▶ _THE PROBLEM_
From the data that follows, copy every line with the string "phạt".

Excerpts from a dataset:
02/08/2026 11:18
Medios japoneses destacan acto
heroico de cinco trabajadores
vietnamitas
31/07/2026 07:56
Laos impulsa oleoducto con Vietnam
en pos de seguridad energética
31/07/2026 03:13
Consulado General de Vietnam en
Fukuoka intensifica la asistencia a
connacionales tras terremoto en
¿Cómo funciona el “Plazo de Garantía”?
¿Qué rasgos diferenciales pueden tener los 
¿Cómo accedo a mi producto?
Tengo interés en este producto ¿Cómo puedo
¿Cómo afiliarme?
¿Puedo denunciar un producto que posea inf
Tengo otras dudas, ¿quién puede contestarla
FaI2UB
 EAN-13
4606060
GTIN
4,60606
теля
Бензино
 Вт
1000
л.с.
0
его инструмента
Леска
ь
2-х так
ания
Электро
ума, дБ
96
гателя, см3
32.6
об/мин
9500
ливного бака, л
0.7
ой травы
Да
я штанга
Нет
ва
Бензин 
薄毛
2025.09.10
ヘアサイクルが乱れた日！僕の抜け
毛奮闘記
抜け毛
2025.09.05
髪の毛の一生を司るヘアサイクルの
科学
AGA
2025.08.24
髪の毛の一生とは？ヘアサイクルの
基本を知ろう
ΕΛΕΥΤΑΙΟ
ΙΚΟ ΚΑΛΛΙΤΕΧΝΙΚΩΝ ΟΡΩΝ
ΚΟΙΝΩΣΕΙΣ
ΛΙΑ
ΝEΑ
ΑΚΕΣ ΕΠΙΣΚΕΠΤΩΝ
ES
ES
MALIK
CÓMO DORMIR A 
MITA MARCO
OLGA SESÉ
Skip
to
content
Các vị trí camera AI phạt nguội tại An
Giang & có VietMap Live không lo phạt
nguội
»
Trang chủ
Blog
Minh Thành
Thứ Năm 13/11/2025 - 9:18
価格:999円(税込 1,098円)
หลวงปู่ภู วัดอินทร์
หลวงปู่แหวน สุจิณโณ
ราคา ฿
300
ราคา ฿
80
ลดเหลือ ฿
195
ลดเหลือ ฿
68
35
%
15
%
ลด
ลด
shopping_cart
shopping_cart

▶ _OUTPUT_
Các vị trí camera AI phạt nguội tại An
Giang & có VietMap Live không lo phạt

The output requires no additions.